Reproduce the passage in the Stahl House article below word for word, everything from "Most great houses" down to "Koenig helped define.".
--- START OF Text excerpt ---
The Stahl House: Case Study House 22 and the Most Photographed Home in Los Angeles

Debbie Pisaro May 21, 2026
Architectural Homes · Architects of California · Published May 2026

Overview

The Stahl House, also known as Case Study House 22, is a steel-and-glass residence in the Hollywood Hills designed by architect Pierre Koenig and completed in 1960 for Buck and Carlotta Stahl. Built for roughly $37,500 on a hillside lot above the Sunset Strip, the house is defined by an exposed steel frame, floor-to-ceiling glass, and a living room that cantilevers over a 270-degree view of Los Angeles. It became one of the most famous houses in the world through Julius Shulman’s photograph of May 9, 1960, an image Time magazine later named among the most influential in its 200-year history. The Stahl House was designated a Los Angeles Historic-Cultural Monument in 1999, listed on the National Register of Historic Places in 2013, and carries a Mills Act contract. It has remained in the Stahl family since 1960.

There is only one house that the entire world pictures when it pictures Los Angeles. Two women in cocktail dresses, a glass room floating in the dark, the whole grid of the city laid out below them like a circuit board. That house is the Stahl House, and for the first time in its history, it has come to market.

Most great houses are known to architects. The Stahl House is known to everyone. It has appeared in films, fashion campaigns, car commercials, album covers, and a million imitations, and yet the original has never lost its authority. It is the rare building that became a piece of visual culture without becoming a cliché. Understanding why is worth doing, whether you are a buyer, a design enthusiast, or simply someone who wants to understand the city Pierre Koenig helped define.
--- END OF Text excerpt ---
--- START OF Material shown ---
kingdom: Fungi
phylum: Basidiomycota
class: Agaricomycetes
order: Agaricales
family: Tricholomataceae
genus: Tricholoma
--- END OF Material shown ---
Reply:
Most great houses are known to architects. The Stahl House is known to everyone. It has appeared in films, fashion campaigns, car commercials, album covers, and a million imitations, and yet the original has never lost its authority. It is the rare building that became a piece of visual culture without becoming a cliché. Understanding why is worth doing, whether you are a buyer, a design enthusiast, or simply someone who wants to understand the city Pierre Koenig helped define.